By Landon Hughes
Scholarship around transgender health–health care costs, access, and standards–is becoming more abundant. Recently, studies have revealed disparities faced by transgender patients in our health care system, specifically around access to care, mental health care, and mistreatment in health care settings. While estimates regarding the size of the transgender population in the US vary greatly across studies, one thing is for certain: this population is becoming increasingly visible, and ensuring their health care needs are met and recognized is essential.
Since the passage of the Affordable Care Act, our health care system has moved toward value-based delivery models, such as accountable care organizations and the Oncology Care Model. These models aim to reduce health care costs and improve health care quality. To this end, models assess the quality of care a doctor provides using measures. For example, a quality measure might calculate the percentage of patients who received a flu shot during the flu season.

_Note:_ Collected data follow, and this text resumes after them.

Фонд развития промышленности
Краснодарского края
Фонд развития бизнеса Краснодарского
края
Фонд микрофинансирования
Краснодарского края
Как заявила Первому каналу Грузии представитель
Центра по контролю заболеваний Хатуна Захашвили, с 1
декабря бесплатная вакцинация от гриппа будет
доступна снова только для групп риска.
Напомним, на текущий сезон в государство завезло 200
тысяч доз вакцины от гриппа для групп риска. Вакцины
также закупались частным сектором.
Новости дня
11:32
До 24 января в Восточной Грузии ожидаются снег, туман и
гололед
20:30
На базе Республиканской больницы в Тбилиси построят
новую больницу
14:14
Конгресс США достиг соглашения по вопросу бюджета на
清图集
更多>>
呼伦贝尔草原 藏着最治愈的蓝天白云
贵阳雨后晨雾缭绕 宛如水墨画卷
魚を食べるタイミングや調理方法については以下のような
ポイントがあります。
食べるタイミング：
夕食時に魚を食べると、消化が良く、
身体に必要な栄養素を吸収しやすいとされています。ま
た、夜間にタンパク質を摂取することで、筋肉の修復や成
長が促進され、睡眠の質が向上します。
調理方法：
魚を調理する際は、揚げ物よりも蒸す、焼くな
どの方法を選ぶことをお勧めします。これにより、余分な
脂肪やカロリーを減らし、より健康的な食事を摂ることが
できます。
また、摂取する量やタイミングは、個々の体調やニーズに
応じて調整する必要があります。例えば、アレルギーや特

Quality measures use specific criteria to determine which patients should be assessed. For instance, a flu shot measure will only evaluate patients who visited the doctor during a flu season.

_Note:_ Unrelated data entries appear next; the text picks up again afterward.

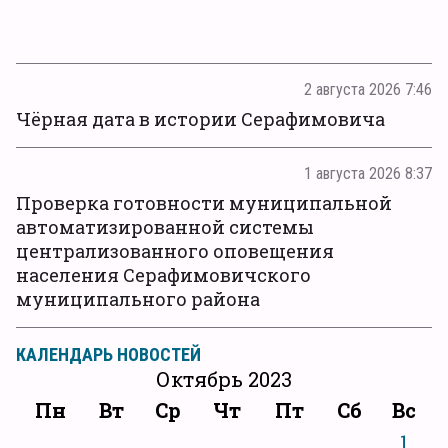
2 августа 2026 7:46
Чёрная дата в истории Серафимовича
1 августа 2026 8:37
Проверка готовности муниципальной
автоматизированной системы
централизованного оповещения
населения Серафимовичского
муниципального района
КАЛЕНДАРЬ НОВОСТЕЙ
Октябрь 2023
Пн
Вт
Ср
Чт
Пт
Сб
Вс
1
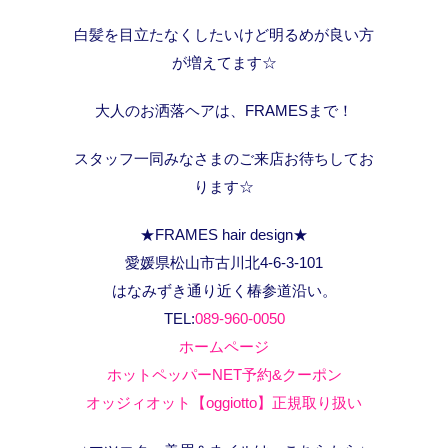
白髪を目立たなくしたいけど明るめが良い方
が増えてます☆
大人のお洒落ヘアは、FRAMESまで！
スタッフ一同みなさまのご来店お待ちしてお
ります☆
★FRAMES hair design★
愛媛県松山市古川北4-6-3-101
はなみずき通り近く椿参道沿い。
TEL:
089-960-0050
ホームページ
ホットペッパーNET予約&クーポン
オッジィオット【oggiotto】正規取り扱い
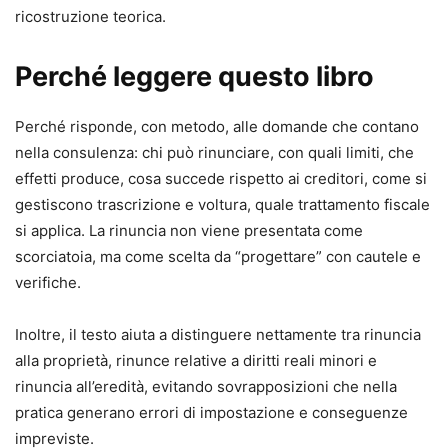
ricostruzione teorica.
Perché leggere questo libro
Perché risponde, con metodo, alle domande che contano
nella consulenza: chi può rinunciare, con quali limiti, che
effetti produce, cosa succede rispetto ai creditori, come si
gestiscono trascrizione e voltura, quale trattamento fiscale
si applica. La rinuncia non viene presentata come
scorciatoia, ma come scelta da “progettare” con cautele e
verifiche.
Inoltre, il testo aiuta a distinguere nettamente tra rinuncia
alla proprietà, rinunce relative a diritti reali minori e
rinuncia all’eredità, evitando sovrapposizioni che nella
pratica generano errori di impostazione e conseguenze
impreviste.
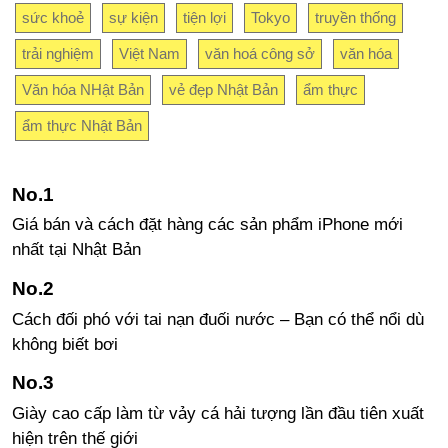
sức khoẻ
sự kiện
tiện lợi
Tokyo
truyền thống
trải nghiệm
Việt Nam
văn hoá công sở
văn hóa
Văn hóa NHật Bản
vẻ đẹp Nhật Bản
ẩm thực
ẩm thực Nhật Bản
Giá bán và cách đặt hàng các sản phẩm iPhone mới
nhất tại Nhật Bản
Cách đối phó với tai nạn đuối nước – Bạn có thể nổi dù
không biết bơi
Giày cao cấp làm từ vảy cá hải tượng lần đầu tiên xuất
hiện trên thế giới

Although time may be an appropriate criterion to determine which patients are assessed, in a recent journal article, I and other RTI researchers noted that using sex criteria in healthcare quality measures often improperly excludes or includes transgender patients, as their sex-identifier may not accurately represent their physiology. Furthermore, the quality measures may not align with the existing standards of care for transgender individuals.

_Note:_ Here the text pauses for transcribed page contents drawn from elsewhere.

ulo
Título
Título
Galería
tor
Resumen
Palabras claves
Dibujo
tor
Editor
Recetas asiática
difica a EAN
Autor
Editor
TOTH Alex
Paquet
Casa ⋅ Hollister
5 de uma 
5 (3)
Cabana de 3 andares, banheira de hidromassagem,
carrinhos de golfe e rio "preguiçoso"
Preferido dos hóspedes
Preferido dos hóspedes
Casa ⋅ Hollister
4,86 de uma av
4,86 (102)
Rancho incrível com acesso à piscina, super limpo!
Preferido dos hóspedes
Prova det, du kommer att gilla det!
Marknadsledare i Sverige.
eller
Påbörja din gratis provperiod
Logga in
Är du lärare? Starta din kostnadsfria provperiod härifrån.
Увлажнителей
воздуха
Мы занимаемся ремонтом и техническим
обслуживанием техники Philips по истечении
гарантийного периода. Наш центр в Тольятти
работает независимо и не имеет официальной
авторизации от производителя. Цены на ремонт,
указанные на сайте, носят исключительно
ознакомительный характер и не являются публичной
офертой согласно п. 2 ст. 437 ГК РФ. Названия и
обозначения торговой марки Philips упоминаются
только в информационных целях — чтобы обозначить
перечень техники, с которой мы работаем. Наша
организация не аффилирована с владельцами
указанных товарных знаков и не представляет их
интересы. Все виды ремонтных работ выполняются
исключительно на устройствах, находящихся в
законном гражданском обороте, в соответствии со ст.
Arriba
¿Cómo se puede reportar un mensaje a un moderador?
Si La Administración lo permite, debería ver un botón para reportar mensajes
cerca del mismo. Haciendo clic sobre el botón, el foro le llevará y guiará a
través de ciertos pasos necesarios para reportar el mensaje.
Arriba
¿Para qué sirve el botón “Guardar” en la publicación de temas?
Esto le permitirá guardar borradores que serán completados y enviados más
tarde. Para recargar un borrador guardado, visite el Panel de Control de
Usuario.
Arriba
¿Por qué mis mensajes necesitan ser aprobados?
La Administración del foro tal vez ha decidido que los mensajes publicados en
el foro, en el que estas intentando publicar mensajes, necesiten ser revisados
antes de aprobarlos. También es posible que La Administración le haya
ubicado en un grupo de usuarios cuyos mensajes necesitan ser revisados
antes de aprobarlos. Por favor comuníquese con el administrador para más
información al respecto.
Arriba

Let’s look at two measures as examples:
(1) Breast Cancer Screening
This measure calculates the percentage of women between the ages of 50 and 74 who received a mammogram within 27 months. This measure:
i. improperly excludes transgender men who changed their sex identifier to male and haven’t undergone mastectomy
ii. doesn’t specify measurement for transgender women, which is recommended for transgender women 50 and older who have received hormones for more than 5 years
iii. improperly includes transgender women who changed their sex identifier to female and have not received hormones
(2) Chlamydia Screening and Follow Up
This measure calculates the percentage of female adolescents 16 years of age who had a chlamydia screening test with proper follow-up. This measure:
i. improperly excludes transgender men who changed their sex identifier to male
ii. improperly excludes transgender women who have not changed their sex identifier to female
We recommend that quality measurement organizations adapt their measures to transgender patients using existing clinical recommendations.
As the health care system moves toward value-based delivery models, we should ensure the quality measures used in them are inclusive of transgender patients. These models offer a mechanism to address transgender health disparities and hold providers accountable for the care of their transgender patients.
Creating an inclusive health care system will be essential to ensuring that all patients–regardless of their gender identity–are provided with high-quality care.
As a researcher within our program on public health and well-being, Landon Hughes studied public health programs and policies, with a special focus on the social determinants of lesbian, gay, bisexual, and transgender health.